Put them together and what do you get? Voter old grumpy. Er, let's make that grumpy old voter, gov for short.

This blog has been started initially to track the local elections being held for Brighton & Hove City Council. I hope to make it as positive as possible but, given the subject matter, that might be an uphill struggle. Of course, what is written here, even if it were read by millions, will not make a blind bit of difference to anything. Yet there are tiny flecks of straw in the wind hinting that the attitudes in this blog are not unique, that there is a desire for change, to make politics more accessible and meaningful to us citizens. Let's collect the straws until we have enough for a bonfire.


CURRENT STATE OF PLAY

Brighton & Hove City Council consists of 54 seats: 10 wards with two councillors, 12 wards with three. It is currently run by a minority Labour administration (no overall control, NOC), the seats being held as follows:

Labour 23
Conservative 19
Green 6
Liberal Democrat 3
Independent 2
Vacant 1
This is the line-up as reported on the council's own website (www.brighton-hove.gov.uk/index.cfm?request=b1000143). In fact, one of the independents is a member of Brighton & Hove Independents, a political party registered with the Electoral Commission.

Net changes since the election in 2003: Labour has lost one seat to Independent and one Conservative resigned. At the previous election in 1999, when there were 78 seats, Labour held 44, Conservative 23, Green 3, Lib Dem 5 and Independent 3.

Of the 21 wards, seven returned only Conservative councillors at the 2003 election, six only Labour and one each only Green and Liberal Democrat. In the remaining six wards votes were split between parties.

Candidates this time round
The four main parties—Conservative, Green, Liberal Democrat, Labour—are each fielding a full complement of candidates in every ward. In seven wards these are the only candidates.

Two local parties are fielding candidates: Brighton & Hove Independents is contesting all the seats in two wards, two of the three in a third ward (where three other independents are also standing) and one of three in a fourth ward. The Protest Vote Party has single candidates in two central Hove wards.
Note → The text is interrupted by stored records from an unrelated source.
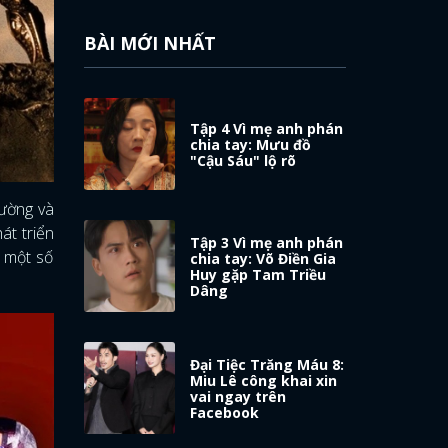
BÀI MỚI NHẤT
Tập 4 Vì mẹ anh phán
chia tay: Mưu đồ
"Cậu Sáu" lộ rõ
rường và
át triển
Tập 3 Vì mẹ anh phán
n một số
chia tay: Võ Điền Gia
Huy gặp Tam Triều
Dâng
Đại Tiệc Trăng Máu 8:
Miu Lê công khai xin
vai ngay trên
Facebook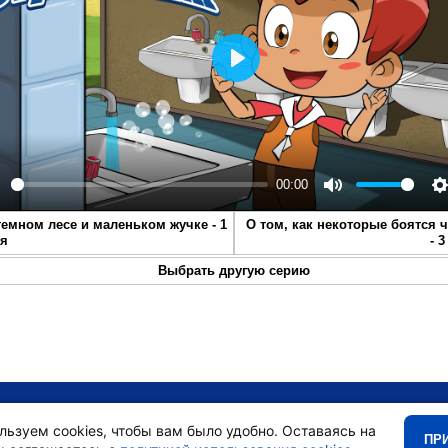
Play
00:00
lay
Mute
S
темном лесе и маленьком жучке - 1
О том, как некоторые боятся 
ия
- 
Выбрать другую серию
•
Главная
•
льзуем cookies, чтобы вам было удобно. Оставаясь на
ПР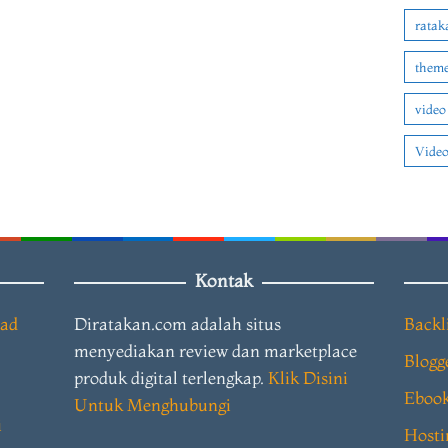
ratak
theme
video
Video
Kontak
oad
Diratakan.com adalah situs
Backl
menyediakan review dan marketplace
Blogg
produk digital terlengkap.
Klik Disini
Eboo
Untuk Menghubungi
i
Hosti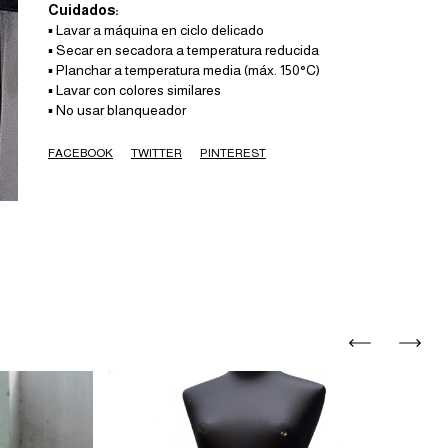
Cuidados:
▪️ Lavar a máquina en ciclo delicado
▪️ Secar en secadora a temperatura reducida
▪️ Planchar a temperatura media (máx. 150°C)
▪️ Lavar con colores similares
▪️ No usar blanqueador
FACEBOOK
TWITTER
PINTEREST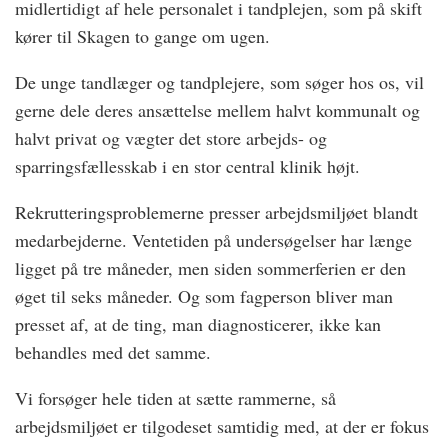
midlertidigt af hele personalet i tandplejen, som på skift
kører til Skagen to gange om ugen.
De unge tandlæger og tandplejere, som søger hos os, vil
gerne dele deres ansættelse mellem halvt kommunalt og
halvt privat og vægter det store arbejds- og
sparringsfællesskab i en stor central klinik højt.
Rekrutteringsproblemerne presser arbejdsmiljøet blandt
medarbejderne. Ventetiden på undersøgelser har længe
ligget på tre måneder, men siden sommerferien er den
øget til seks måneder. Og som fagperson bliver man
presset af, at de ting, man diagnosticerer, ikke kan
behandles med det samme.
Vi forsøger hele tiden at sætte rammerne, så
arbejdsmiljøet er tilgodeset samtidig med, at der er fokus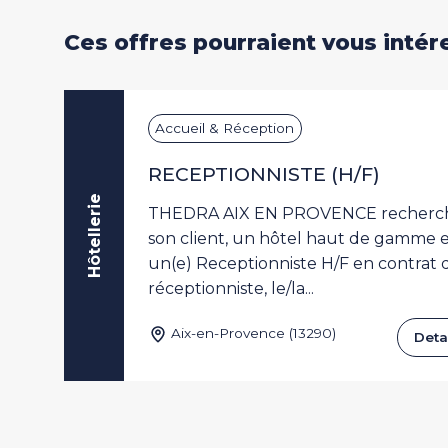
Ces offres pourraient vous intér
DI
Accueil & Réception
RECEPTIONNISTE (H/F)
Hôtellerie
un
THEDRA AIX EN PROVENCE recherch
t
son client, un hôtel haut de gamme 
ur
un(e) Receptionniste H/F en contrat d
réceptionniste, le/la...
Aix-en-Provence (13290)
r
Detai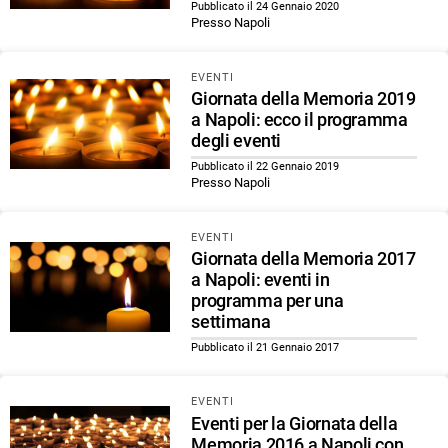
Pubblicato il 24 Gennaio 2020
Presso Napoli
EVENTI
Giornata della Memoria 2019
a Napoli: ecco il programma
degli eventi
Pubblicato il 22 Gennaio 2019
Presso Napoli
EVENTI
Giornata della Memoria 2017
a Napoli: eventi in
programma per una
settimana
Pubblicato il 21 Gennaio 2017
EVENTI
Eventi per la Giornata della
Memoria 2016 a Napoli con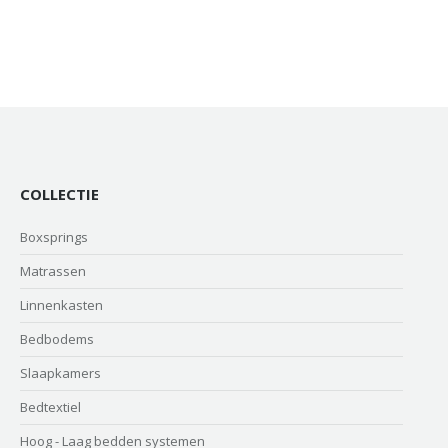
COLLECTIE
Boxsprings
Matrassen
Linnenkasten
Bedbodems
Slaapkamers
Bedtextiel
Hoog - Laag bedden systemen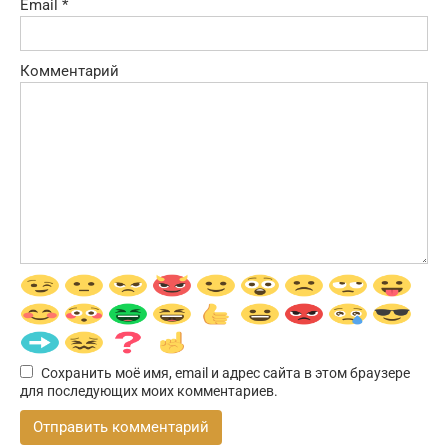
Email
*
Комментарий
Сохранить моё имя, email и адрес сайта в этом браузере
для последующих моих комментариев.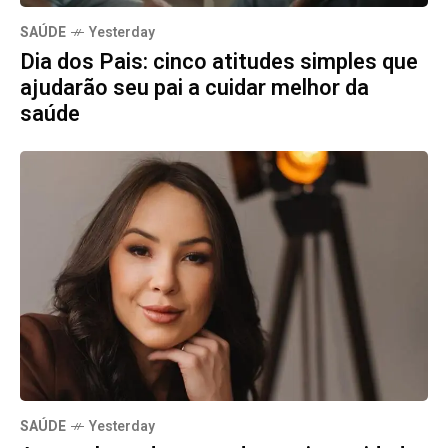
SAÚDE
Yesterday
Dia dos Pais: cinco atitudes simples que
ajudarão seu pai a cuidar melhor da
saúde
SAÚDE
Yesterday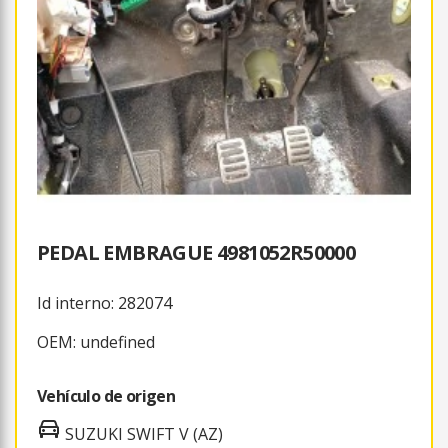
PEDAL EMBRAGUE 4981052R50000
Id interno: 282074
OEM: undefined
Vehículo de origen
SUZUKI SWIFT V (AZ)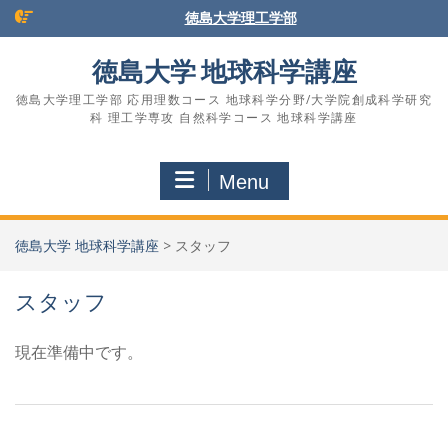
Skip
徳島大学理工学部
to
content
徳島大学 地球科学講座
徳島大学理工学部 応用理数コース 地球科学分野/大学院創成科学研究
科 理工学専攻 自然科学コース 地球科学講座
Menu
徳島大学 地球科学講座
>
スタッフ
スタッフ
現在準備中です。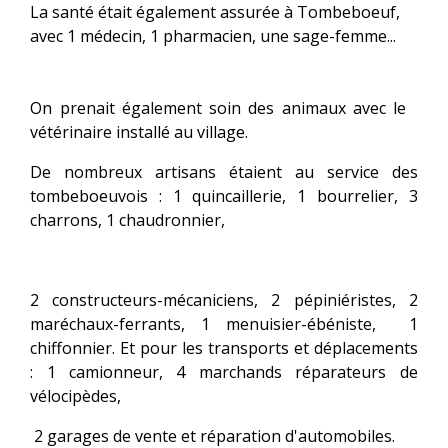
La santé était également assurée à Tombeboeuf,
avec 1 médecin, 1 pharmacien, une sage-femme...
On prenait également soin des animaux avec le
vétérinaire installé au village.
De nombreux artisans étaient au service des
tombeboeuvois : 1 quincaillerie, 1 bourrelier, 3
charrons, 1 chaudronnier,
2 constructeurs-mécaniciens, 2 pépiniéristes, 2
maréchaux-ferrants, 1 menuisier-ébéniste, 1
chiffonnier. Et pour les transports et déplacements
: 1 camionneur, 4 marchands réparateurs de
vélocipèdes,
2 garages de vente et réparation d'automobiles.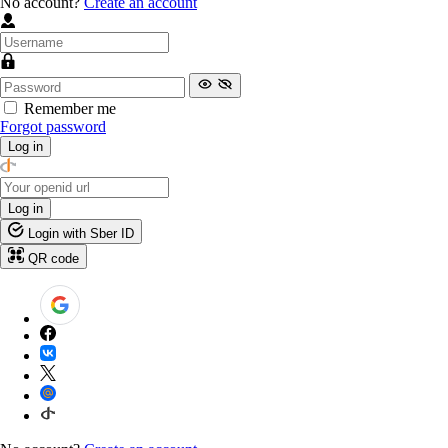
No account?
Create an account
Remember me
Forgot password
Log in
Log in
Login with Sber ID
QR code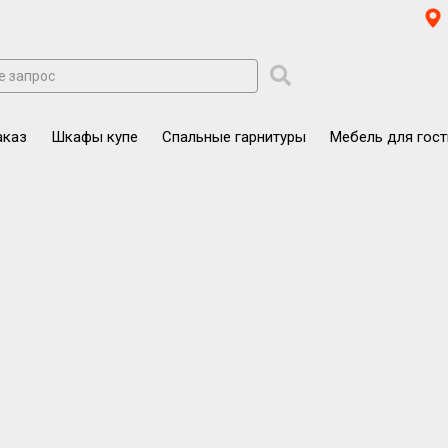
аказ
Шкафы купе
Спальные гарнитуры
Мебель для гос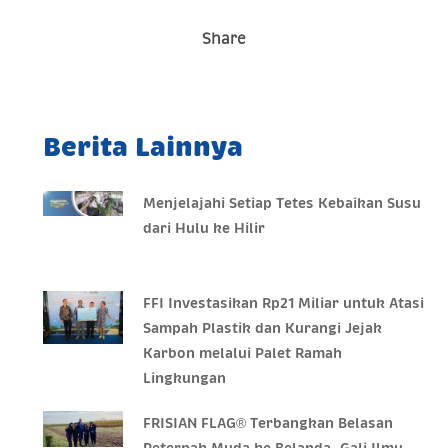
Share
Berita Lainnya
Menjelajahi Setiap Tetes Kebaikan Susu
dari Hulu ke Hilir
FFI Investasikan Rp21 Miliar untuk Atasi
Sampah Plastik dan Kurangi Jejak
Karbon melalui Palet Ramah
Lingkungan
FRISIAN FLAG® Terbangkan Belasan
Peternak Muda ke Belanda, Gali Ilmu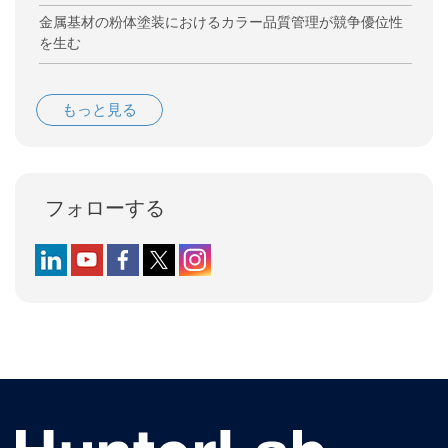
金属基材の粉体塗装におけるカラー品質管理が競争優位性
を生む
もっと見る
フォローする
Follow us on LinkedIn
Follow us on YouTube
Follow us on Facebook
Follow us on X (formerly Twitter)
Follow us on Instagram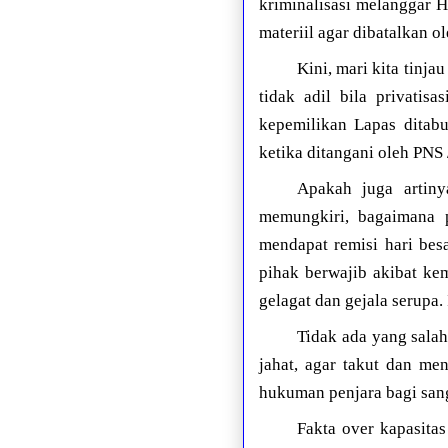
kriminalisasi melanggar H
materiil agar dibatalkan 
Kini, mari kita tinja
tidak adil bila privatis
kepemilikan Lapas ditabu
ketika ditangani oleh PNS 
Apakah juga artiny
memungkiri, bagaimana 
mendapat remisi hari bes
pihak berwajib akibat ke
gelagat dan gejala serupa.
Tidak ada yang sala
jahat, agar takut dan me
hukuman penjara bagi san
Fakta over kapasita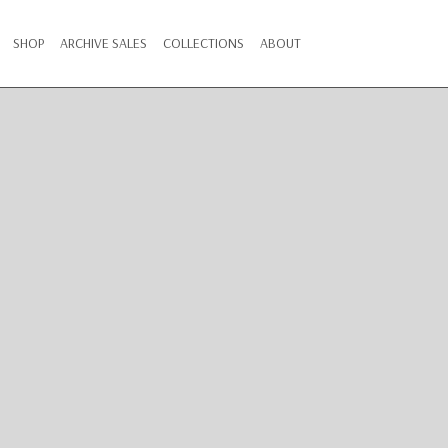
SHOP
ARCHIVE SALES
COLLECTIONS
ABOUT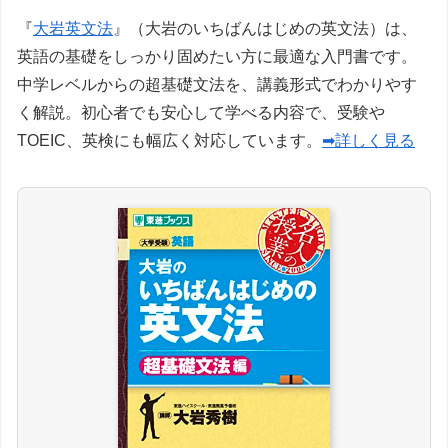
『
大岩英文法
』（大岩のいちばんはじめの英文法）は、
英語の基礎をしっかり固めたい方に最適な入門書です。
中学レベルからの超基礎文法を、講義形式でわかりやす
く解説。初心者でも安心して学べる内容で、受験や
TOEIC、英検にも幅広く対応しています。
➡詳しく見る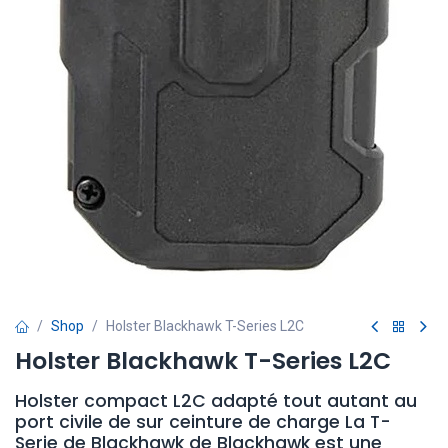
Shop
Holster Blackhawk T-Series L2C
Holster Blackhawk T-Series L2C
Holster compact L2C adapté tout autant au
port civile de sur ceinture de charge La T-
Serie de Blackhawk de Blackhawk est une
Among other parties, Respect and Socialist Alternative each have two candidates, and there is one each from the Alliance for Green Socialism, English Democrats 'Putting England First!', the Socialist Labour Party and Ukip. Single independent candidates are listed in each of five wards and in one ward are two independents, one of whom is Tracey-Ann Ross, who has been prominent in the campaign against the council's controversial schools admissions policy (see Links). Three independents are associated with the Dump the Dump campaign against the waste sorting facility at Hollingdean.

That makes a total of 236 candidates to choose from.

The Lib Dems hope to win between nine and 12 seats and the Greens are hoping to double their presence to 12 (The Argus, 12 April).